Previous Proposed Changes Not Implemented
The Department of Labor previously proposed a significantly higher salary threshold that would have become effective on December 1, 2016. On November 22, 2016, a federal district court issued a nationwide temporary injunction halting the DOL’s implementation of the proposed change. The court later issued a permanent injunction against implementation of that change.
Additional Background on Available Exemptions
The executive, administrative, or professional exemption applies to employees only if the following three criteria are satisfied: (a) they are paid on a salary basis (the “salary test”); (b) the salary meets the minimum threshold requirement (the “salary level test”); and (c) their job duties fit within the executive, administrative, or professional classifications (the “duties test”).
Salaried employees making less than the minimum annual salary threshold thus are generally eligible for overtime pay. Further, the fact that an employee is salaried and earns more than the minimum threshold does not necessarily mean that the employee is exempt from overtime pay; the employee’s job duties must consist of executive, administrative, or professional duties as defined in the regulations.
The new rule change does not affect the existing definitions for executive, administrative, or professional duties.
An “executive” employee is one (a) whose primary duty is managing the organization or a significant part of it, (b) who regularly directs the work of two or more other employees, and (c) who has the authority to hire or fire other employees or whose input on personnel matters is given particular weight.
An “administrative” employee is one (a) whose primary duty is performing office or other non-manual work directly related to the organization’s operations, and (b) who exercises “discretion and independent judgment” in “significant” matters. The first prong is relatively straightforward. The second prong is much more subjective and fact-specific.
The “professional” employee exemption is much more straightforward. To qualify, the employee’s primary duty must be to perform work either (a) requiring advanced knowledge in a field of science or learning customarily acquired by a prolonged course of specialized intellectual instruction, or (b) requiring creativity, invention, imagination, originality, or talent in a “recognized field of artistic or creative endeavor.”

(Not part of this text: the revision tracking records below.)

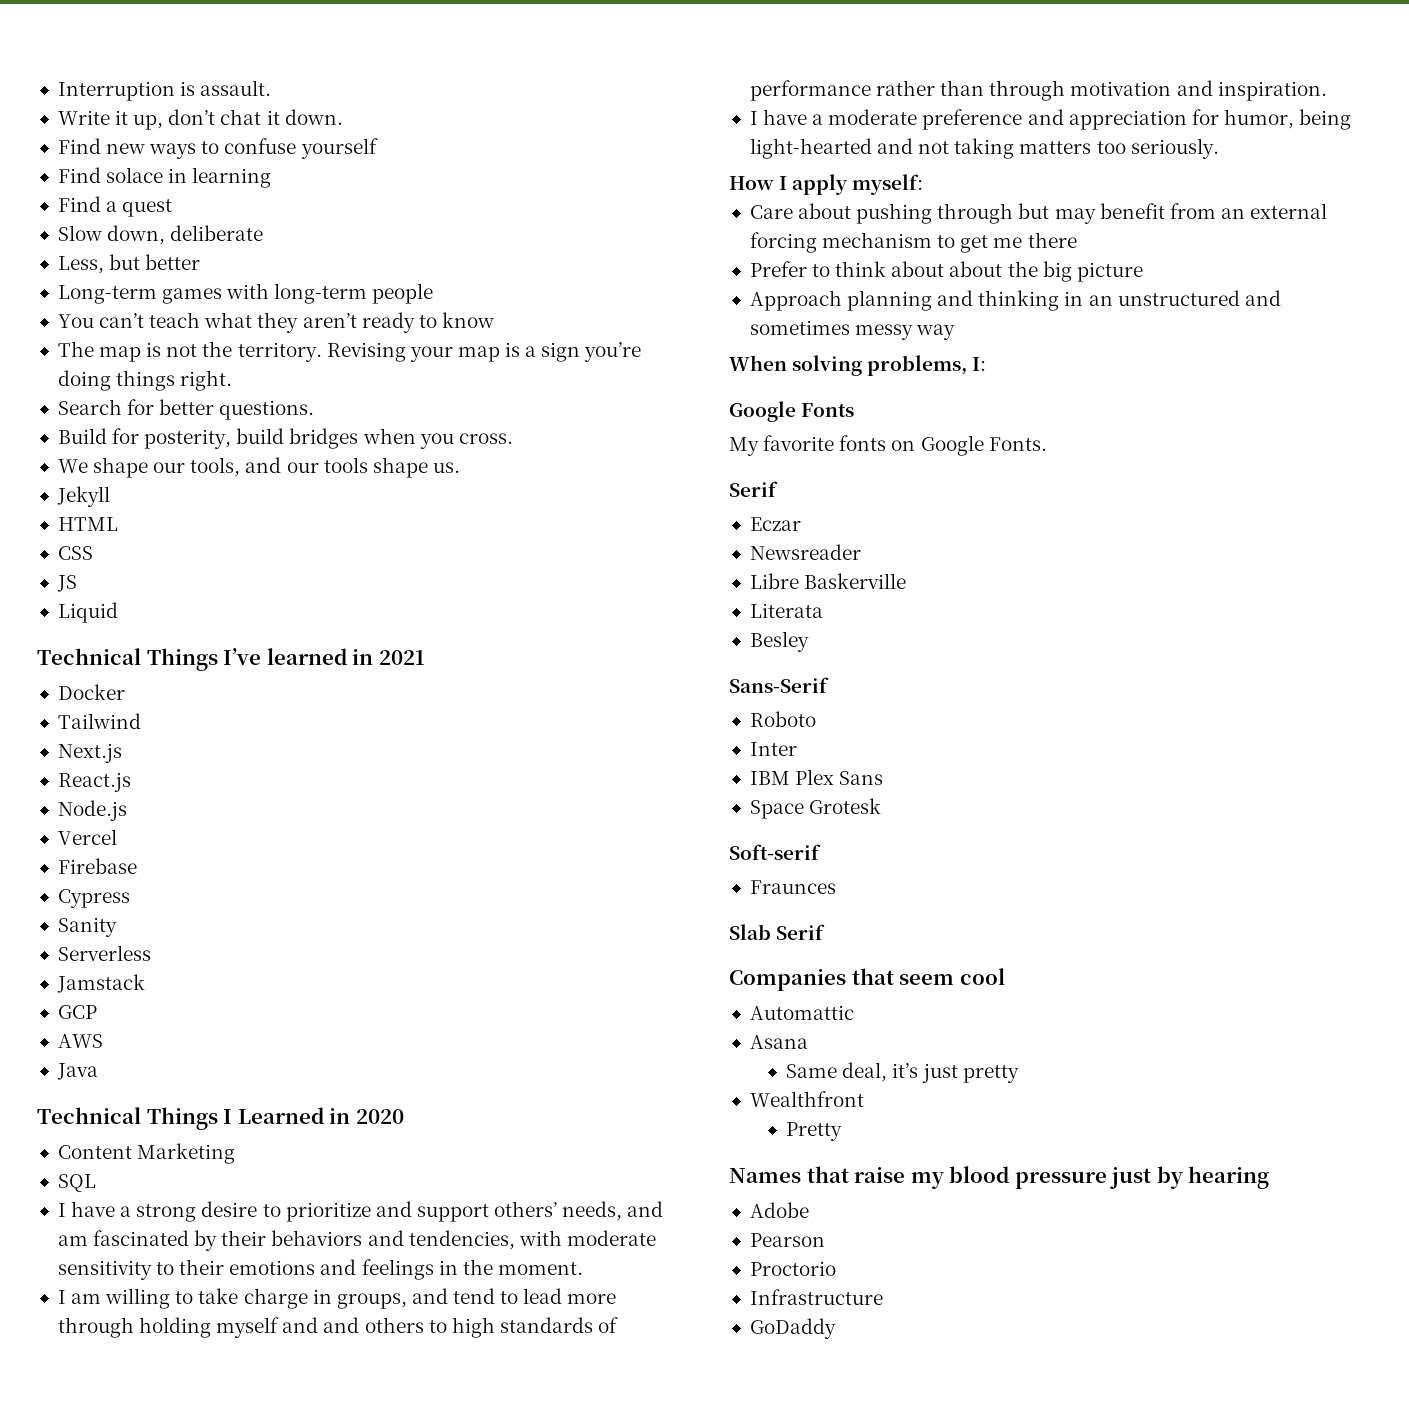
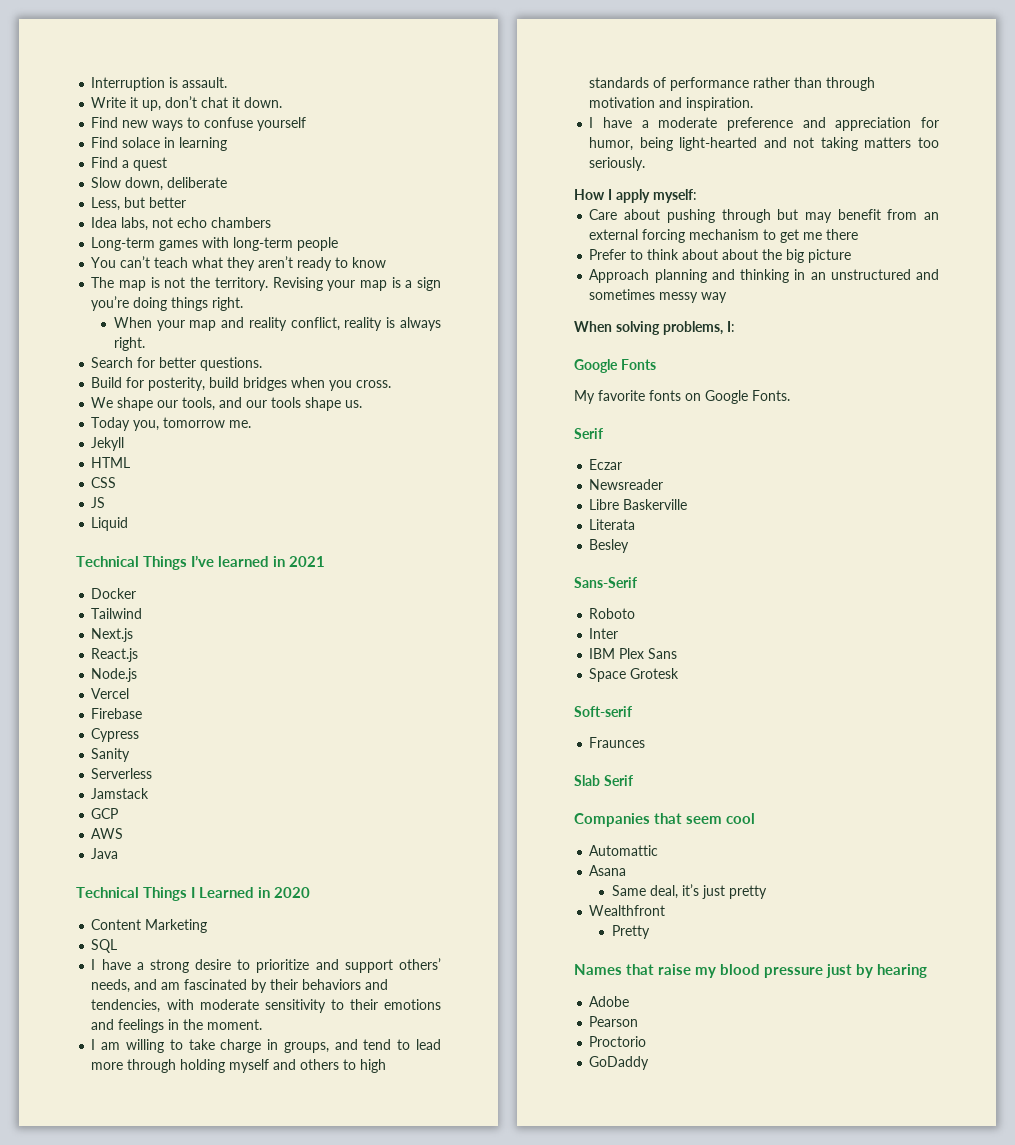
(201, 262) none -> [91,217,272,231] // Idea labs, not echo chambers
(233, 380) none -> [113,317,442,331] [113,337,145,351] // When your map and reality conflict, reality is always right.
(460, 467) none -> [91,417,252,431] // Today you, tomorrow me.
[323,1317,360,1333] and -> (297, 1064) none
[749,1289,883,1305] // Infrastructure -> (647, 1041) none

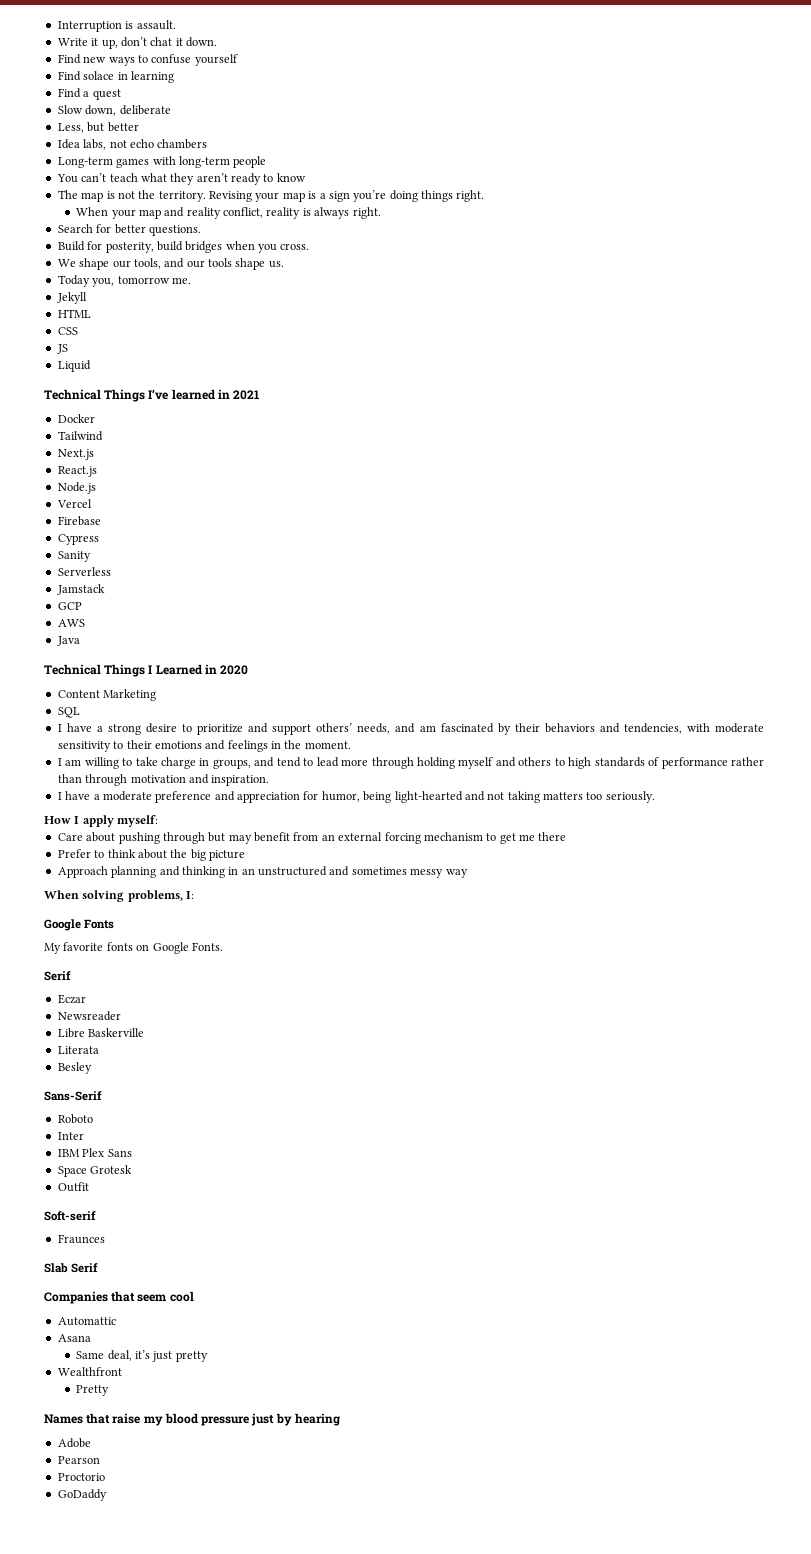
[722,249,759,260] about -> (167, 854) none
(680, 673) none -> [57,1182,89,1192] // Outfit

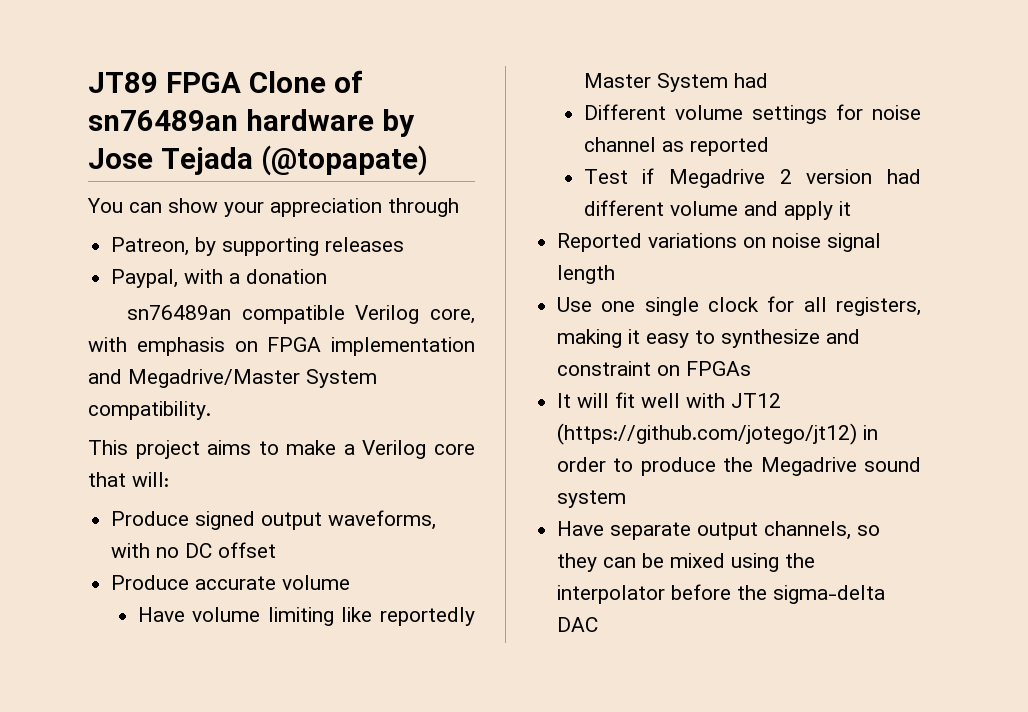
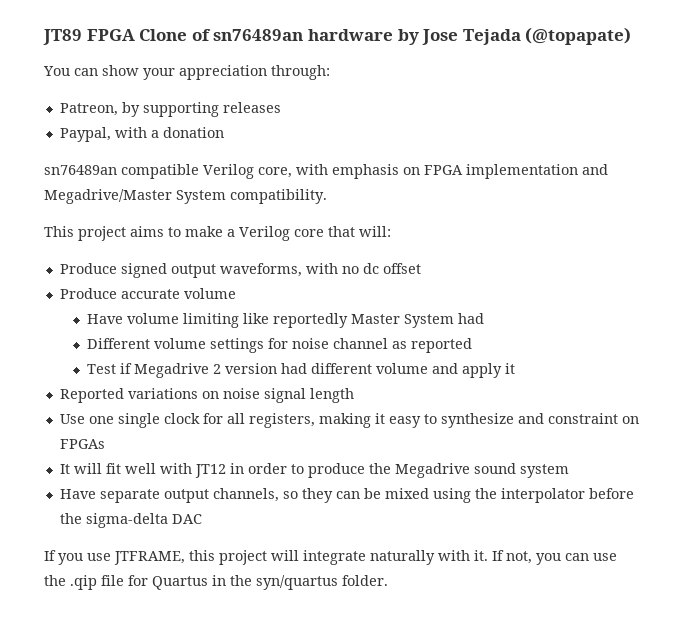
[388,198,459,217] through -> [271,65,330,80] through:
[185,543,213,558] DC -> [362,263,379,274] dc
[557,423,858,445] (https://github.com/jotego/jt12) -> (226, 471) none
(599, 624) none -> [44,550,617,565] [44,575,388,590] // If you use JTFRAME, this project will integrate naturally with it. If not, you can use the .qip file for Quartus in the syn/quartus folder.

In addition to the executive, administrative, and professional exemptions, other exemption categories also exist under the FLSA. Examples include exemptions for outside sales employees; employees in computer-related occupations; and highly compensated employees. For the “highly compensated” category, the new regulation increases the annual threshold from $100,000 to $107,432. Definitions for each category are provided in the regulations.
Special exemptions also exist for certain ministers and religious workers, seasonal employees, and teachers, as those categories are defined in the regulations. No salary threshold applies to these special categories of exemption.
Unlike in the 2016 proposed regulations which were permanently enjoined by the federal court, the new regulations do not include a mechanism for automatically updating the salary thresholds. Instead, the Department of Labor has announced its intention to review the thresholds more frequently than in the past and propose changes through typical notice-and-public-comment rulemaking procedures.
Additional guidance from the DOL, including a new “Small Entity Compliance Guide”, is available on the DOL website. The DOL has announced its intent to issue additional implementation guidance in the days ahead.